- _Exercise objective_
Throughout the records below, find each line holding "这个东西" and copy it.
+++ Supplied material
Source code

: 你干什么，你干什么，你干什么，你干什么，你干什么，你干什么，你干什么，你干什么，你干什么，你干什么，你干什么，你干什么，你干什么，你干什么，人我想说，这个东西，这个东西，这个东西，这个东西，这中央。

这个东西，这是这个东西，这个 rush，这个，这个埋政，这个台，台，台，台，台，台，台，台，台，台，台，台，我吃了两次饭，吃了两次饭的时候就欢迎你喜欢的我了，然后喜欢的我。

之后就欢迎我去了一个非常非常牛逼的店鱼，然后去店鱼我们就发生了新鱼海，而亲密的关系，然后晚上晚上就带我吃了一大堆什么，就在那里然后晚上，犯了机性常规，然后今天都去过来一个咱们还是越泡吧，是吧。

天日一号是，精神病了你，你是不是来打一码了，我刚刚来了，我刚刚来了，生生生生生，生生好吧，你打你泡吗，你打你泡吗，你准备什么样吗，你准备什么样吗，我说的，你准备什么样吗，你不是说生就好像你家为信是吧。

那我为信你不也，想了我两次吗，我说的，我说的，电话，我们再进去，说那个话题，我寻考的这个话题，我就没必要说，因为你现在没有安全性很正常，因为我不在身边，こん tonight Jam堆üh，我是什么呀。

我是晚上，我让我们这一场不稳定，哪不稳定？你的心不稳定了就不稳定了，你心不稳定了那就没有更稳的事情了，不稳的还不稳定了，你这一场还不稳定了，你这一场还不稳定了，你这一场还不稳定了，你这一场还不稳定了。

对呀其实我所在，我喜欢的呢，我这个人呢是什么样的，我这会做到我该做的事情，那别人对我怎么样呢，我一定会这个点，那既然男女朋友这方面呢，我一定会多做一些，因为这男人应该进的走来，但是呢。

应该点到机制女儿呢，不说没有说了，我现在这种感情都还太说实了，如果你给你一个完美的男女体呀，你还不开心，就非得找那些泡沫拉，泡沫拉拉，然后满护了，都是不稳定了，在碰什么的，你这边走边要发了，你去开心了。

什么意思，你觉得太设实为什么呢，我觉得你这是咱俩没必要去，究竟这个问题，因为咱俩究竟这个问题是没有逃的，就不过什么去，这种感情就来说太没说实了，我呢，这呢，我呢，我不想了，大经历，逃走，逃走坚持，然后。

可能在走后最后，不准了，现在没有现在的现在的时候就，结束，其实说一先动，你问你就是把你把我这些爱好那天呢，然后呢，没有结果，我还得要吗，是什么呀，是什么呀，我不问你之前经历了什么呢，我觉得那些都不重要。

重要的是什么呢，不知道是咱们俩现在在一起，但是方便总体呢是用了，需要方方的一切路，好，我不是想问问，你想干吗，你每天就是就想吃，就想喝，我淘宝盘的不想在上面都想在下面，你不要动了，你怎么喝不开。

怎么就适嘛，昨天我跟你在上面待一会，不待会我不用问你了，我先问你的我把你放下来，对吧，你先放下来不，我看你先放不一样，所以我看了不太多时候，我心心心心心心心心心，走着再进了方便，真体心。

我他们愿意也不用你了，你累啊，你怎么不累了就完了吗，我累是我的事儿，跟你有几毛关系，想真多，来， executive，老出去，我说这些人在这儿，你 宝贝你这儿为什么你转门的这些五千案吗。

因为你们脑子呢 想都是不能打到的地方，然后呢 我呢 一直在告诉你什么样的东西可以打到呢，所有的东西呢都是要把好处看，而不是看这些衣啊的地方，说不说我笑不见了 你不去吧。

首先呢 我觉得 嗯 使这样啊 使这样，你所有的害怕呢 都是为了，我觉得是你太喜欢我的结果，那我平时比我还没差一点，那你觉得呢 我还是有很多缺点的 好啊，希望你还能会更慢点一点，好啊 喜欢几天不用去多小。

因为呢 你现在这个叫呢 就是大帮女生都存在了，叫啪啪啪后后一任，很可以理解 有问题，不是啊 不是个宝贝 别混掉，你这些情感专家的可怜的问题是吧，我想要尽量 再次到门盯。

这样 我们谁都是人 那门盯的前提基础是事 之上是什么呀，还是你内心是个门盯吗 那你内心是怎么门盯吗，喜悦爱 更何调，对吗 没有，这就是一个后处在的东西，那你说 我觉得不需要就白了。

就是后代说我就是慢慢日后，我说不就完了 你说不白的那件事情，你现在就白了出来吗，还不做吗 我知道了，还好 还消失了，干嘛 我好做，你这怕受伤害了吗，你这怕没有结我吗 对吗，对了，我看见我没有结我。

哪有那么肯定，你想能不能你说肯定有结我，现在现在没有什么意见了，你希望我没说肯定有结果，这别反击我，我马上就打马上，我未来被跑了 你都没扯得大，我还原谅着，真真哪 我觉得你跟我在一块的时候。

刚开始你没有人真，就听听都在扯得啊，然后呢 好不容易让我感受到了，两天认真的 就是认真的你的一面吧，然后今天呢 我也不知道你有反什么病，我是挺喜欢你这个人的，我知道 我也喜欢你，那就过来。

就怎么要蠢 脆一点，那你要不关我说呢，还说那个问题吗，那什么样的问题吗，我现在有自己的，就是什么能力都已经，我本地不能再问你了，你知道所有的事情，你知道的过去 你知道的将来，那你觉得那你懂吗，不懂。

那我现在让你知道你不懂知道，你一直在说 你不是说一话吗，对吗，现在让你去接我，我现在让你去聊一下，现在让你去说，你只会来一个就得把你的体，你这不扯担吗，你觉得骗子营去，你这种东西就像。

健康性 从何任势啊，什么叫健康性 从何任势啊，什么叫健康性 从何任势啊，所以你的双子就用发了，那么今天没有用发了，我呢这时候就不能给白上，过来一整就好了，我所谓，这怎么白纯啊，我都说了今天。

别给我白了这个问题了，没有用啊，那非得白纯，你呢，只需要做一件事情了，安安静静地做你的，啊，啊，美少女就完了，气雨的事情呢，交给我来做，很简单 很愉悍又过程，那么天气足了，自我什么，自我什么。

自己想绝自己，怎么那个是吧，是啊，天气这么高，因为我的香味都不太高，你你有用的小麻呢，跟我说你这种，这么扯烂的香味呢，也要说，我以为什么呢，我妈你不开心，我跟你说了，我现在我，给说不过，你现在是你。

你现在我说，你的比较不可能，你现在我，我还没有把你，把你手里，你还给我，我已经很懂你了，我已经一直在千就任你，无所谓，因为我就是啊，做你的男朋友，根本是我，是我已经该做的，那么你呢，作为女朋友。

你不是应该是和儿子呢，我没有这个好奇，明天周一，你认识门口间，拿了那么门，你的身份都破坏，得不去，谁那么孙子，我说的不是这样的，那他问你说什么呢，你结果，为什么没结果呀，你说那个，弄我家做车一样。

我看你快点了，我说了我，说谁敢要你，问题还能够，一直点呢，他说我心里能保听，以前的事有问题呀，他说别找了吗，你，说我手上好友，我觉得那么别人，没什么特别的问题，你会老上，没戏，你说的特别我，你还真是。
++++++
- _Written answer_
: 你干什么，你干什么，你干什么，你干什么，你干什么，你干什么，你干什么，你干什么，你干什么，你干什么，你干什么，你干什么，你干什么，你干什么，人我想说，这个东西，这个东西，这个东西，这个东西，这中央。
这个东西，这是这个东西，这个 rush，这个，这个埋政，这个台，台，台，台，台，台，台，台，台，台，台，台，我吃了两次饭，吃了两次饭的时候就欢迎你喜欢的我了，然后喜欢的我。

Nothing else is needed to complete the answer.